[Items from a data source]
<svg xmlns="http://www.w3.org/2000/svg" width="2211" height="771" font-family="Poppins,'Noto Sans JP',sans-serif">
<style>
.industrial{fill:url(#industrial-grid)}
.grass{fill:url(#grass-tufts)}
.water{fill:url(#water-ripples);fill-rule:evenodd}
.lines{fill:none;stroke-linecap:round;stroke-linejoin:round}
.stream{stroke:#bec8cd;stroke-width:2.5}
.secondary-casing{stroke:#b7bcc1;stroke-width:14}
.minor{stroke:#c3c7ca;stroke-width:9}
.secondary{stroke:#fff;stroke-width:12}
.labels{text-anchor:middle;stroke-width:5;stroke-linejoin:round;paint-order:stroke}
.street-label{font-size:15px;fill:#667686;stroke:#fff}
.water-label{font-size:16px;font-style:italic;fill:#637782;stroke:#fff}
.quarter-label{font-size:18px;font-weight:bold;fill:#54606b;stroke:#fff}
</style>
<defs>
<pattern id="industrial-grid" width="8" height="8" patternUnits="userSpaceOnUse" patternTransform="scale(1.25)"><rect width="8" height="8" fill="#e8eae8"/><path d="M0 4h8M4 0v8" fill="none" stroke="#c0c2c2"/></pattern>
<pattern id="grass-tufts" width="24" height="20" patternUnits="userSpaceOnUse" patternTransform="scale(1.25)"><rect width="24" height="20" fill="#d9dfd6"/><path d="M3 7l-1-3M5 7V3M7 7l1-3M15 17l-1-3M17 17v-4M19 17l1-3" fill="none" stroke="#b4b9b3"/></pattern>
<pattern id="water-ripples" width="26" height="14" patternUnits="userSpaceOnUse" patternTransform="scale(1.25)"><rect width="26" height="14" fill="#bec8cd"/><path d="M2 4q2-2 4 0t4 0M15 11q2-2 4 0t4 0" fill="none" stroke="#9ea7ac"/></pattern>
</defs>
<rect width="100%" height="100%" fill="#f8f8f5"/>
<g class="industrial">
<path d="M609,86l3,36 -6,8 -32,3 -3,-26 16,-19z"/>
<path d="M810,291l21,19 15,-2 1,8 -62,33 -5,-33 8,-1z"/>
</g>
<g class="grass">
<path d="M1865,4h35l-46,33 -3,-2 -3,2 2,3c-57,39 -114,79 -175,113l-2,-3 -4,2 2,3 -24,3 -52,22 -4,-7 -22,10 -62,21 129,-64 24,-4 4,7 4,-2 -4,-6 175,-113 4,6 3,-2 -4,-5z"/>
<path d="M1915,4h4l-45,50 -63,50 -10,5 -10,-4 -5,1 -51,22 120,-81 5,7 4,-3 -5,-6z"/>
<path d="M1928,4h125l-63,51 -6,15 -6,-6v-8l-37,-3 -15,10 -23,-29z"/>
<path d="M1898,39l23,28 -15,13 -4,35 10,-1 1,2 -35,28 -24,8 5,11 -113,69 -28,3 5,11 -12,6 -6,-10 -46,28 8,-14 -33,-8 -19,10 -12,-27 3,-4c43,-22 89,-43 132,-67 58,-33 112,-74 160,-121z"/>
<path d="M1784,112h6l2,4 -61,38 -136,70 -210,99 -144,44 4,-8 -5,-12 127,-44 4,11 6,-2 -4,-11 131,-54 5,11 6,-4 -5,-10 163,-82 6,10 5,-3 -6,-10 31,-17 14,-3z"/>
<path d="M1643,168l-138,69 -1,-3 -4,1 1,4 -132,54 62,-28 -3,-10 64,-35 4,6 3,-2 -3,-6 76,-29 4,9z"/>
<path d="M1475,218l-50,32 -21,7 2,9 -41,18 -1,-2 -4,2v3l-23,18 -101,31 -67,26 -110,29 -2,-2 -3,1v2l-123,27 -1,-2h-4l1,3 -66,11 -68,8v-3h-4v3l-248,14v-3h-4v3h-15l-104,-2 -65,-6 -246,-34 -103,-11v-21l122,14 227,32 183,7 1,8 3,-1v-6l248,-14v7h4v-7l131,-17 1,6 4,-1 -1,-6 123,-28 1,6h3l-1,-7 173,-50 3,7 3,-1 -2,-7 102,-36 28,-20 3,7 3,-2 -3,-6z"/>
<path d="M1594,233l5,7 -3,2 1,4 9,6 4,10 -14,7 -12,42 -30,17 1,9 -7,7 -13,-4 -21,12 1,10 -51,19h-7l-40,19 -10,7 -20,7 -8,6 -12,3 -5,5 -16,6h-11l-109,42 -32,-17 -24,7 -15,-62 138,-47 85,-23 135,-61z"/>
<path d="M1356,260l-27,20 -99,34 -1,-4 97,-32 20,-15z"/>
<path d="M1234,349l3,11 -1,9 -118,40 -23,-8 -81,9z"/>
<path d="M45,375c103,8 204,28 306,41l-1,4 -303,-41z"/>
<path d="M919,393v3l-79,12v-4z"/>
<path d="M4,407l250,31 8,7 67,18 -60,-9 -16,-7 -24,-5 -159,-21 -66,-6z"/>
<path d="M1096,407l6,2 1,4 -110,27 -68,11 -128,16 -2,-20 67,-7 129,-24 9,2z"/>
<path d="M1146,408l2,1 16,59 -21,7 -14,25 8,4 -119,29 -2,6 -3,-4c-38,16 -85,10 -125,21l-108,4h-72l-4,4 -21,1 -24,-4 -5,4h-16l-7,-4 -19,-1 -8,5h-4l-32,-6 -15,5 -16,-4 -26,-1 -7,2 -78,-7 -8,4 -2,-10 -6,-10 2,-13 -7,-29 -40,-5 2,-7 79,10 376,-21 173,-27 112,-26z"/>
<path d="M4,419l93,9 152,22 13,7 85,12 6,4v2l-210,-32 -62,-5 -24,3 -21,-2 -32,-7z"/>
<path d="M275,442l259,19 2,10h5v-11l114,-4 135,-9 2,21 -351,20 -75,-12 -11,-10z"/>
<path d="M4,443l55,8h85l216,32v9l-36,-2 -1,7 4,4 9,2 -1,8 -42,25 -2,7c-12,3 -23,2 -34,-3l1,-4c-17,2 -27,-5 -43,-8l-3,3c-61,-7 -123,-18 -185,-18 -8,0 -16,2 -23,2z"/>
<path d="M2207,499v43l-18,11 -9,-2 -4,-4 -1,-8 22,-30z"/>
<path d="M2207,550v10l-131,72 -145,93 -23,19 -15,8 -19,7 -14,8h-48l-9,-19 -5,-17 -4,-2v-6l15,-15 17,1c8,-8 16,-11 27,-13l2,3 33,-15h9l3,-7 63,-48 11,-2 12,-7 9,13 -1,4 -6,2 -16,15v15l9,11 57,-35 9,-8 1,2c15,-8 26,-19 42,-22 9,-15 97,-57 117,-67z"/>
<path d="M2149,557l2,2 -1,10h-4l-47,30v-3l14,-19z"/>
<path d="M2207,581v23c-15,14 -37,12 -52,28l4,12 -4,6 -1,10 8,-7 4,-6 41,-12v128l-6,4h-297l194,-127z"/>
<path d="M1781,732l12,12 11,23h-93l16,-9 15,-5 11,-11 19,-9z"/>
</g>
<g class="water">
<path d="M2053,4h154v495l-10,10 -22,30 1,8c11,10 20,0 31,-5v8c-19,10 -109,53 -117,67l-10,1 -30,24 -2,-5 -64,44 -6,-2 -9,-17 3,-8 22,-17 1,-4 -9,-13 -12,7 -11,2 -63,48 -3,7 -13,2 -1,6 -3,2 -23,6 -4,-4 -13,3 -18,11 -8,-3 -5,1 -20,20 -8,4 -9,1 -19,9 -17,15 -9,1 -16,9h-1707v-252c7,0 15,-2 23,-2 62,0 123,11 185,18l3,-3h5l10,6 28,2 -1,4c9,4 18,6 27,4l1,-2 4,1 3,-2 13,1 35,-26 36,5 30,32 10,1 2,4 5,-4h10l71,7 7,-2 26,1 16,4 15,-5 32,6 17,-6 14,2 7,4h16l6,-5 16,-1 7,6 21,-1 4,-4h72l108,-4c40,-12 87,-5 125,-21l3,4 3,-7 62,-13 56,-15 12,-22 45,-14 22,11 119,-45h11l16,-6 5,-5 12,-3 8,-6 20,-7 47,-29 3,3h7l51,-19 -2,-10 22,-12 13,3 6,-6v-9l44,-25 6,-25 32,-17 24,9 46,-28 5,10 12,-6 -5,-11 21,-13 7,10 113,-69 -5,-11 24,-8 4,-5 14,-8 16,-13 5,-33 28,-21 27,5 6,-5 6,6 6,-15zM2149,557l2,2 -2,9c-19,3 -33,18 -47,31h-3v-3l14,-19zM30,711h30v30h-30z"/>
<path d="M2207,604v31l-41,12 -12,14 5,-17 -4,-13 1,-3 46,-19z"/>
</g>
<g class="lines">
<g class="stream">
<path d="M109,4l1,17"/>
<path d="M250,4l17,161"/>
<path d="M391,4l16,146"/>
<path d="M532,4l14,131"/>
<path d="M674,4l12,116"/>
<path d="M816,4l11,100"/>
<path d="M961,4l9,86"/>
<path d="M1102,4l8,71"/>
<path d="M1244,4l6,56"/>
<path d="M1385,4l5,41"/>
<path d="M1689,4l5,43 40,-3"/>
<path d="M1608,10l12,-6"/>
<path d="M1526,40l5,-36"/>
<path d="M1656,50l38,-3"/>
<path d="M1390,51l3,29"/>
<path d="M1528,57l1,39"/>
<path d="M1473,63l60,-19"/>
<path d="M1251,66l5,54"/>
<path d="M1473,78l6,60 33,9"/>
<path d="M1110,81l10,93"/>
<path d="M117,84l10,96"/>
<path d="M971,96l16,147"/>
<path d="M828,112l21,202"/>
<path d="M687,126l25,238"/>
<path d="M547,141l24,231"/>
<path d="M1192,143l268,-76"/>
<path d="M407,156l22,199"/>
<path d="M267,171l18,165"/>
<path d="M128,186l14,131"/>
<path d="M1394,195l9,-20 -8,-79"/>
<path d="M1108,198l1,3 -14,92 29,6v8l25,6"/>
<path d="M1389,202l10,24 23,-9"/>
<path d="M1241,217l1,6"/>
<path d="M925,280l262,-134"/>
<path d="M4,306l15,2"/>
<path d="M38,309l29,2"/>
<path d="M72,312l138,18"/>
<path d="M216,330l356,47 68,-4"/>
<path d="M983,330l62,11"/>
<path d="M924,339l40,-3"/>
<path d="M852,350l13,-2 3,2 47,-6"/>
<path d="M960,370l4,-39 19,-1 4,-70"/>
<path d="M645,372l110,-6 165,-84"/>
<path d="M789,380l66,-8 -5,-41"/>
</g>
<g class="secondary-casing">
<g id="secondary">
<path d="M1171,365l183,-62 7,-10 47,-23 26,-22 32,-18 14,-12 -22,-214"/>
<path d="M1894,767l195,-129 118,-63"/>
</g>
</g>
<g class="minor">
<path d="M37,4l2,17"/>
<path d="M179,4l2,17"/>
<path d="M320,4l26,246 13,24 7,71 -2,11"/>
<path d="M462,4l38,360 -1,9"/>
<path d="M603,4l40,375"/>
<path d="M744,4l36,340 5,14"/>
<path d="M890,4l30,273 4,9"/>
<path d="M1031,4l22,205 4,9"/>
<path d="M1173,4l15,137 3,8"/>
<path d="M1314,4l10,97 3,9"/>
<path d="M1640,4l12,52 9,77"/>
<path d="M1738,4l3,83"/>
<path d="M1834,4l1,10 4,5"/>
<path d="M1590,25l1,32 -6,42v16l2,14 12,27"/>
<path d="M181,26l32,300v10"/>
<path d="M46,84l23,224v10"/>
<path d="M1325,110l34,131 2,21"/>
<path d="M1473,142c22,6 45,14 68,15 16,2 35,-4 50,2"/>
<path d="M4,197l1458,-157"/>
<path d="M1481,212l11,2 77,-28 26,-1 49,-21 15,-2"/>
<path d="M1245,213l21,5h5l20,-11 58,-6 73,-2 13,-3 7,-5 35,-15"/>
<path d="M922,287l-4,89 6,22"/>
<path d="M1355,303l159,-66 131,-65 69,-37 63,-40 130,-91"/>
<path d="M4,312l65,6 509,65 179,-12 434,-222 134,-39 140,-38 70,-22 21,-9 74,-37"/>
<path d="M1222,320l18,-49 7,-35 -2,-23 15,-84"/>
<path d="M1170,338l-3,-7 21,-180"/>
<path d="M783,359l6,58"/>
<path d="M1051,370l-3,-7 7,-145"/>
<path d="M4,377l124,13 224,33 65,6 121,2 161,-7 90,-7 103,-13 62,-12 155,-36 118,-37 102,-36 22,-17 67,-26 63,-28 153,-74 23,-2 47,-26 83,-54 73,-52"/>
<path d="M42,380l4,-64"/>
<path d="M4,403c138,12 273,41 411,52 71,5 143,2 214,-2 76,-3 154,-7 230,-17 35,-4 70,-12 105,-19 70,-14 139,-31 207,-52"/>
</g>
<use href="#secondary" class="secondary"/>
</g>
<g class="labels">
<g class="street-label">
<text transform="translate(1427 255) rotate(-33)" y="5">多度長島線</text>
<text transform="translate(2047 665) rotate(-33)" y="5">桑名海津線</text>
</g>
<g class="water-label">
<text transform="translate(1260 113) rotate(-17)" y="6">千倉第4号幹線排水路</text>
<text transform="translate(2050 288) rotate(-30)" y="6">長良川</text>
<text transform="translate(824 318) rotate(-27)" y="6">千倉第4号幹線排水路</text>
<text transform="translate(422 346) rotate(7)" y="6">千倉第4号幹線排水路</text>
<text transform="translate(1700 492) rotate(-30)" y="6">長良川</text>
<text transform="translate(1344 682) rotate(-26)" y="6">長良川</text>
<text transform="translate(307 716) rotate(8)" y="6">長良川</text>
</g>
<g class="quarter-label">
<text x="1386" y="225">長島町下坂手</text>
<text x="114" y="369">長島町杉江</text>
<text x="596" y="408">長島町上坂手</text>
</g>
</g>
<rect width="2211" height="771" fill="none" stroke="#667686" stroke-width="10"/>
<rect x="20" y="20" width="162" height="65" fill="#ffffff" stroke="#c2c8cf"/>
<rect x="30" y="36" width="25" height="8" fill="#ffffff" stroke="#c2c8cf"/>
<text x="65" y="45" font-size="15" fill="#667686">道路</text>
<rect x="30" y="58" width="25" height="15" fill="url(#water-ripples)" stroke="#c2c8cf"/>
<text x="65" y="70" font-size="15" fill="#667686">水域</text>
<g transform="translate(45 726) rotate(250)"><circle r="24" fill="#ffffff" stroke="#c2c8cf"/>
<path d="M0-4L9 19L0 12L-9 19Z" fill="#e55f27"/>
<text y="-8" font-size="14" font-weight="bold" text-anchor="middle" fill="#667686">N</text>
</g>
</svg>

Directions for this task: Every line of the records that includes the word "lines" should be gathered.

Task result:
.lines{fill:none;stroke-linecap:round;stroke-linejoin:round}
<g class="lines">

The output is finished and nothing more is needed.